Since getting their squad together it has been a balancing act of training, challenge games and club action for all concerned and the team have been on a constant development path since then, Deane explained.
"We played four challenge games over a four-week period and that was challenging for the lads too; the schedule would be a hard session on the Tuesday night, a lighter session on the Thursday night and then they would play championship football for their clubs on Friday, which was important, and then a challenge game with us on a Sunday.
"Their schedule was intense to say the least; over those four games the squad has evolved and the team has evolved and we have learned a huge amount as a management team and hopefully we've got it right in terms of getting a performance out of them on Friday. Ultimately that is what we are looking for, a performance, and I do believe that if they perform we will be competitive and that is what we hope for. The result will be the result at the end of the day, so you can only control what is in your own control and that is controlling our performance and trying to get one out of the team."
The lack of a back door in this year's championship and the reality that for many players it might be the only time they get to represent Mayo at inter-county level and they only get one shot at it, is something that could have been looked at, Deane believes.
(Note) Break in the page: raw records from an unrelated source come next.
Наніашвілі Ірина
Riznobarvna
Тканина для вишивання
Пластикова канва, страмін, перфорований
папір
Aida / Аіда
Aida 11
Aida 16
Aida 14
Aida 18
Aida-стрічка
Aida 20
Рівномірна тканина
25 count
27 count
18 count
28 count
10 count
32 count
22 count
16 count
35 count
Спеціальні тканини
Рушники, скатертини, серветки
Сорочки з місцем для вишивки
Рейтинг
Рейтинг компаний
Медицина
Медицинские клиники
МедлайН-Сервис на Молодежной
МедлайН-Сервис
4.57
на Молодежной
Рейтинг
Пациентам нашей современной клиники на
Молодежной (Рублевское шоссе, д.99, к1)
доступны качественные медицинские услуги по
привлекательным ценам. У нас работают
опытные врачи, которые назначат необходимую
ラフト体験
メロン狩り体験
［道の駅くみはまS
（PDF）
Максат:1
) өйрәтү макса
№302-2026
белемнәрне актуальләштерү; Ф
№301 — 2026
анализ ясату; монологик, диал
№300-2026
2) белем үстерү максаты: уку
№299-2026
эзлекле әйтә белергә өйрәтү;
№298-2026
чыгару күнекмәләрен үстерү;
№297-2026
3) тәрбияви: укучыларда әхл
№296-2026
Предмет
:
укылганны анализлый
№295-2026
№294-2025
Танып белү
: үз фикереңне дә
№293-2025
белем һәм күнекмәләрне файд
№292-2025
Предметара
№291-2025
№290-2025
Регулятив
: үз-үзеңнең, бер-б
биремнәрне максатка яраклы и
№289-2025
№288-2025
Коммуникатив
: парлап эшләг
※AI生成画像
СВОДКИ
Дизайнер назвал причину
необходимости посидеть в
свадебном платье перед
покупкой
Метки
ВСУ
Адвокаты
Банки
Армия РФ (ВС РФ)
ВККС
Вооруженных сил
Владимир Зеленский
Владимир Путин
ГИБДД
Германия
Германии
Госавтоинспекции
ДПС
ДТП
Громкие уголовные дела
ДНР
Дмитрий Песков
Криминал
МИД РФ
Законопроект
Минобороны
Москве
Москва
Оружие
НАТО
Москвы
"Absolutely - and I have spoken to the Cork minor manager from 2019, who works in the same organisation as myself. He was telling me in the first round of the championship in 2019 they were beaten by Kerry and got well beaten, but there was a round robin stage and they rallied and came back to win the All Ireland - so obviously it is difficult for the guys.
"You might get one chance to play minor and there is a lot of preparation that goes into it and you go out and that performance on that given day has to be brilliant to get to the next stage. It is disappointing, there is no sort of a round robin, I can understand from a Covid perspective, but I think it could have been facilitated in some way. When we look at these young men and they are the future of the GAA, more of an effort could have and should have been made to facilitate more than one game."
Deane has been very impressed with the calibre of the players that have put themselves forward for the team and the dedication of their families during the past few months, without whom it wouldn't be possible to be where they are right now, he said.
"The squad of 32 players we have are exceptional in terms of their attitude, but these guys have a fantastic attitude, their work rate, they are hugely curious and when I say curious, they are coachable and it has been my privilege and management's privilege to work with them and to get to know these young men -whatever the outcome is on Friday night; but they are a credit to their clubs, to their families and I have no doubt they will represent the county very well.
"Their parents have been hugely supportive, we were up in Hyde Park on Monday night for a run out on the pitch, the parents drove everyone up, we're not getting buses because of Covid and we have gone to other games where we had buses at the beginning and in the latter stages we haven't; parents have been hugely supportive in terms of being flexible and bringing the kids all around the country side for us. Without them we'd have nothing."